◆ WORK REQUEST ◆
Where in the data below does the word "lines" appear? Copy every line that has it.

★ ★ ★ ★ ★

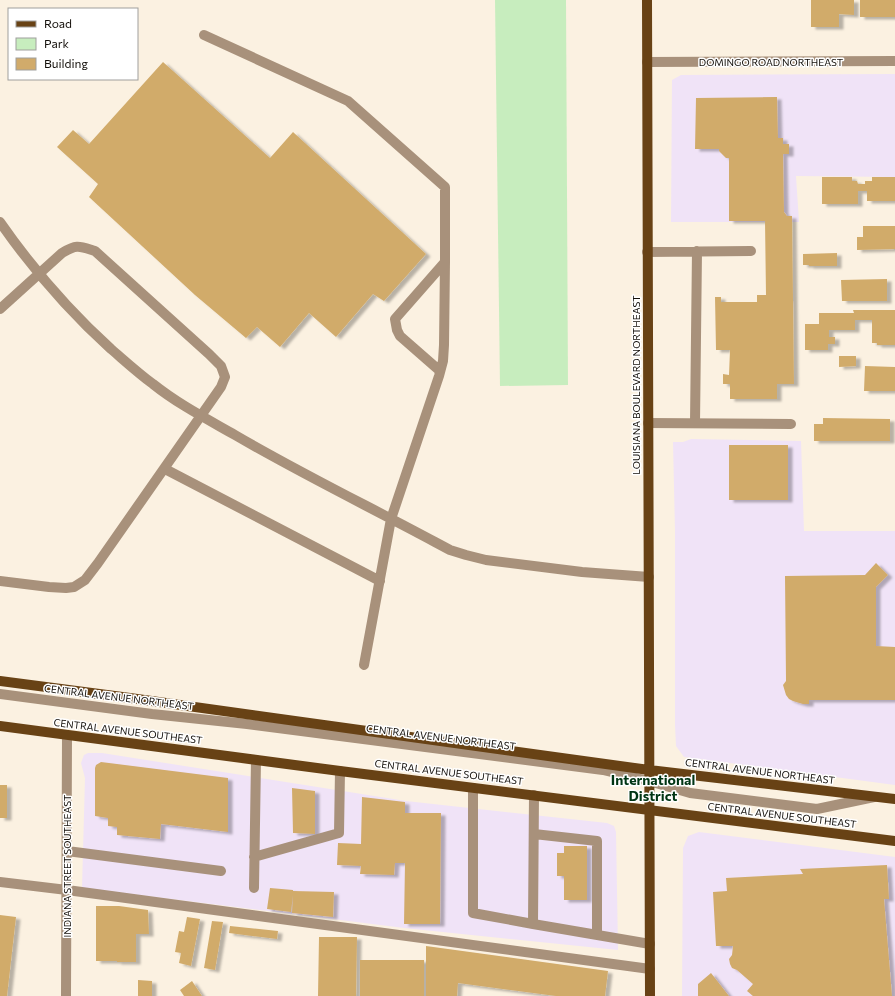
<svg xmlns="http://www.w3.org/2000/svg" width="895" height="996" font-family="Commissioner,sans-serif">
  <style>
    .commercial { fill: #f0e3f7 }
    .green { fill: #c7edbe }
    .building { fill: #d1ab6b; filter: url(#shadow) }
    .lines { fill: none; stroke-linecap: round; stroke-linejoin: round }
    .minor { stroke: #a8917b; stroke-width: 10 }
    .major { stroke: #684215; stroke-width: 10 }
    .labels { text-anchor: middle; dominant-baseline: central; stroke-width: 3; stroke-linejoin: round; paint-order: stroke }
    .street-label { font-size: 10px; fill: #120e09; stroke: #fff }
    .district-label { font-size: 14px; font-weight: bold; fill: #003514; stroke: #fff }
  </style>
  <defs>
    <filter id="shadow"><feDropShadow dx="4.5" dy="2.5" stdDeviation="1" flood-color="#0004"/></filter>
  </defs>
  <rect width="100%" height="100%" fill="#fbf1e1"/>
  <path class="commercial" d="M895 74V177L796 176 799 222H671L672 80 681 75Z
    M691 439 801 441 804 531H895V785L684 757 676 746 675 725V531L673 442H683Z
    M88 753H102L406 801 607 823 614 826 616 832 618 950 404 928 82 888 85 778 81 763 84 755Z
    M699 832 895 857V996H682L683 848 688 836Z"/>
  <path class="green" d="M495 0H566L568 385 500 386Z"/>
  <path class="building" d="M811 0H854V15L839 14V27H811Z
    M860 0H895V17H860Z
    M163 62 270 158 293 132 426 254 384 301 373 294 336 337 309 313 280 347 257 327 246 338 195 295 89 197 98 184 57 147 73 130 89 144Z
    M777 97 778 138H783V144H789V154H783L784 212 787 216H792L794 384H777V399H730V384H723V374L729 375 730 350H716L715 297H721V302H757V295H766L765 221H729V158H726L719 151V149H695L696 98Z
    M822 177H852V181H857L858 184H865V181H872V177H895V201H867V191H858V204H822Z
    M863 226H895V249L857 250V237H863Z
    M837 253V266H809V265H803V254Z
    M887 279V301H842L841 280Z
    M853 310H895V345H877V343H872V320H855V330H829V337H835V344H828V350H805V324H819V313H854Z
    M839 356H856V366L839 367Z
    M865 366 895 367V391H864Z
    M823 418 890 419V441H814V424H823Z
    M729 445H788V500H729Z
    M876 563 888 575 876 587V646L895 647V700H809V704H803L793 701 789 699 786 695 783 685 786 681 785 576 865 575Z
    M101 762 228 778V832L161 824 160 839 117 835V827L108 826V818L95 816V768L96 765Z
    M0 785H7V818H0Z
    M292 788 315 791V834L293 833Z
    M362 797 405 802V813H441L440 924H404L405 863H395L394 875 360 874 361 866 337 865 338 843 361 844Z
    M564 846H587V900H564V876H557V853H564Z
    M887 865 889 899H884L892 996H753L747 991 753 984 737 970 732 968 730 964 729 959 732 955 733 946H716L713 892 727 891 726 878 803 874 800 869Z
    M270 888 293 890V891L334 892 333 917 292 913 293 895 291 912 267 909Z
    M96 906H119L148 910 149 934H136V962H117V961H96Z
    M0 915 16 917 7 996H0Z
    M187 917 200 919 191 966 179 963 181 953 175 952 179 931 184 932Z
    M212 921 223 922 215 970 204 968Z
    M230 926 278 931 277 939 229 933Z
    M319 937H357L356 996H318Z
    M426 946 608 971 605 996H556L458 983 457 996H426Z
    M360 960H424V996H360Z
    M711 973 729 996H698V984Z
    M138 980 152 981V996H138Z
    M192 981 202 996H184L180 990Z"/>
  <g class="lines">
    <path class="minor" d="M204 35 348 101 445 187V262
      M647 62 895 61
      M0 222C32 268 69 311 111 349 125 361 138 373 153 384 178 404 207 419 235 435 300 473 368 506 435 542L450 550 466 555 486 560 582 572 649 577
      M647 252 751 251
      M0 309 62 253C77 244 79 246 95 251L209 354 221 366 225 377 221 387 98 563 85 580 74 587 66 588 49 587 0 581
      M648 423 791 424
      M695 423 697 251
      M165 469 380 581
      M364 665 391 519 439 376 443 361 444 345 445 262 395 319 397 330 400 336 440 371
      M0 694 152 714 247 724 603 770 649 781 690 793 817 809 874 797
      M473 788V913L533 924
      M534 795 533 924 650 944
      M534 834 597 841V934
      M67 851 221 871
      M254 857 339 833 340 771
      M0 882 67 890 650 969
      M254 888 256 760
      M66 996 67 736"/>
    <path class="major" d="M647 0 650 996
      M0 681 130 698 649 770 895 799
      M0 726 340 771 895 841"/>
  </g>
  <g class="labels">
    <g class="street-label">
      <text x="771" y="62">DOMINGO ROAD NORTHEAST</text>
      <text transform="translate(636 385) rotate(-90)">LOUISIANA BOULEVARD NORTHEAST</text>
      <text transform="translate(119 697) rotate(7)">CENTRAL AVENUE NORTHEAST</text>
      <text transform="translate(128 731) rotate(7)">CENTRAL AVENUE SOUTHEAST</text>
      <text transform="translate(441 737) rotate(7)">CENTRAL AVENUE NORTHEAST</text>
      <text transform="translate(760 771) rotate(7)">CENTRAL AVENUE NORTHEAST</text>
      <text transform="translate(449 772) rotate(7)">CENTRAL AVENUE SOUTHEAST</text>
      <text transform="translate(782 815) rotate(7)">CENTRAL AVENUE SOUTHEAST</text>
      <text transform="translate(67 866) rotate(-90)">INDIANA STREET SOUTHEAST</text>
    </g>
    <g class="district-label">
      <text x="653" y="779">International<tspan x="653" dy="16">District</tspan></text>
    </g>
  </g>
  <rect x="8" y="8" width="130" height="72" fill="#ffffff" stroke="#a09f9d"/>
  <rect x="16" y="21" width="20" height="6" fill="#684215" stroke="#a09f9d"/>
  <text x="44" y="28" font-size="12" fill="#120e09">Road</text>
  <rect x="16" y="38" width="20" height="12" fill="#c7edbe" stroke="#a09f9d"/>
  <text x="44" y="48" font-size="12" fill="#120e09">Park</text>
  <rect x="16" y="58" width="20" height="12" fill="#d1ab6b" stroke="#a09f9d"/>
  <text x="44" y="68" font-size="12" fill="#120e09">Building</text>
</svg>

★ ★ ★ ★ ★

◆ FINAL ANSWER ◆
    .lines { fill: none; stroke-linecap: round; stroke-linejoin: round }
  <g class="lines">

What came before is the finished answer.